SUPPLIED INFORMATION |
· · · · ·

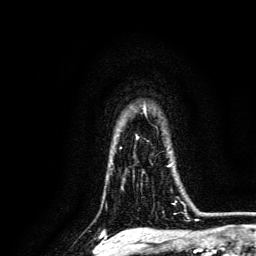
Breast MRI, one axial slice; slice 107 of 134 in the series (ordered by position); cropped to one breast; dynamic contrast-enhanced series, time point 2 of 6 at this slice position (early post-contrast); 3 T; TE 4.7 ms, TR 9 ms; 256 × 256 image matrix. Female patient.
Structures marked on this image (semi-automatic segmentation, software-assisted and operator-edited):
- enhancing-tissue mask used for the functional tumour volume (all voxels passing the contrast-enhancement thresholds inside the analysis volume; usually the tumour): bounding box <142,164,187,215> (left, top, right, bottom; pixels)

· · · · ·

EXERCISE BRIEF | Return the lines above exactly; the images are not part of the copy.

OUTPUT OF THE EXERCISE |
Breast MRI, one axial slice; slice 107 of 134 in the series (ordered by position); cropped to one breast; dynamic contrast-enhanced series, time point 2 of 6 at this slice position (early post-contrast); 3 T; TE 4.7 ms, TR 9 ms; 256 × 256 image matrix. Female patient.
Structures marked on this image (semi-automatic segmentation, software-assisted and operator-edited):
- enhancing-tissue mask used for the functional tumour volume (all voxels passing the contrast-enhancement thresholds inside the analysis volume; usually the tumour): bounding box <142,164,187,215> (left, top, right, bottom; pixels)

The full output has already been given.